自由にできるからこそ何をやっていいのかわからない、というのが人前式を選択された新郎新婦のお悩みでしょう。
人前式を行う上でのポイントは、
- 参列者に「立会人」とは何かを理解してもらうこと
- 短すぎず長すぎない時間で行うこと
- 挙式としての厳かさを多少なりともプラスすること
- ふたりらしさを感じさせる内容を入れること
会場にも定番の式次第やおすすめのセレモニーがあるはずなので、それらをアレンジするのもいいでしょうし、これだけは絶対取り入れたい!というものがあれば、それを中心に進行を考えてもよいでしょう。
ただし、あんまりサラッと進んでしまうのもセレモニーとして物足りず、参列者もよくわからないままになってしまいます。

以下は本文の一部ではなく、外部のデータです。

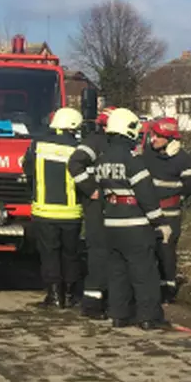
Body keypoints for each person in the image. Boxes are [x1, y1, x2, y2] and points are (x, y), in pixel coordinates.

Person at [93, 107, 172, 330]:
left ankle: (119, 315)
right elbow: (147, 196)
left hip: (111, 224)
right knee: (143, 272)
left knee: (117, 273)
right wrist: (160, 223)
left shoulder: (101, 160)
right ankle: (148, 318)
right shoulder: (133, 161)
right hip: (135, 225)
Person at [23, 107, 85, 309]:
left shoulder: (38, 145)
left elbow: (27, 169)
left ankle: (54, 296)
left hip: (44, 211)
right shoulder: (79, 148)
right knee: (70, 254)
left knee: (50, 254)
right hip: (71, 213)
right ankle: (69, 295)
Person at [142, 117, 191, 304]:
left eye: (158, 136)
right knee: (147, 251)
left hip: (169, 214)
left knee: (166, 252)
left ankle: (168, 288)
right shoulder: (147, 153)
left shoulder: (183, 159)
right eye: (153, 135)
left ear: (171, 139)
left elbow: (189, 186)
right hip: (147, 212)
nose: (153, 139)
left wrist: (174, 198)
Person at [68, 106, 115, 319]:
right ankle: (92, 304)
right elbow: (75, 162)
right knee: (99, 252)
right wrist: (90, 189)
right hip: (97, 207)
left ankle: (109, 300)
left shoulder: (116, 144)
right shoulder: (94, 143)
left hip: (113, 206)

肝心なのは見せ方、つまり「演出力」がとても大切になるのです。
おふたりにまつわることをセレモニーに取り入れると、自分たちらしい人前式を作ることができます。
また、ゲスト全員に参加してもらうような内容を取り入れると、ゲストに立会人の自覚を持ってもらいやすく、より印象深いものになるはずです。
(4)仏前式
仏教の教えに則った挙式が仏前式。仏と先祖に感謝し、誓いを立てるというものです。
お寺のお堂や自宅の仏壇の前で、僧侶が式を行います。
仏前式でも神前式と同じ「三々九度」を行うのですが、仏前式では「式杯(しきはい)」と呼ばれます。また、盃をいただく順序が神前式と逆になります。
仏前式で重要な儀式とされるのが「念珠授与」、つまり数珠を授けられる儀式です。新郎には白い房、新婦には赤い房の数珠が授けられます。

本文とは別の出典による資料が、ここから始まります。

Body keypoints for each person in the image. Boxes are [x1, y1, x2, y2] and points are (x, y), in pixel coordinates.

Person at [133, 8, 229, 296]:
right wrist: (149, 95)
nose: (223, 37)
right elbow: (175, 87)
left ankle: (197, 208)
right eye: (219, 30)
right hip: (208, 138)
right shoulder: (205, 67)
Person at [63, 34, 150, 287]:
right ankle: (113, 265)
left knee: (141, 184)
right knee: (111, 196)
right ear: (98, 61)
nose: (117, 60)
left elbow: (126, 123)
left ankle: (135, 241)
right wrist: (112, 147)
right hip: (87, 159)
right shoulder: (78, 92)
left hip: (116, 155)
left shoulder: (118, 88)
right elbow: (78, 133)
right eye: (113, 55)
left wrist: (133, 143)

「輪廻転生(生まれかわり)」の思想がある仏教では、縁の深い人とは来世でも結ばれると考えられており、挙式でも現世だけでなく、来世までの結びつきを願います。
仏前式を選択するのは、両家のどちらかに仏教関係者がいるケースがほとんどで、一般にはあまり仏前式の存在は知られていませんが、日本人の習慣に根付いた仏教の考え方は心にしっくりと馴染みやすいと感じられるかもしれません。
本来は菩提寺で行うものですが、有名な寺院等では広く一般に結婚式を受け入れています。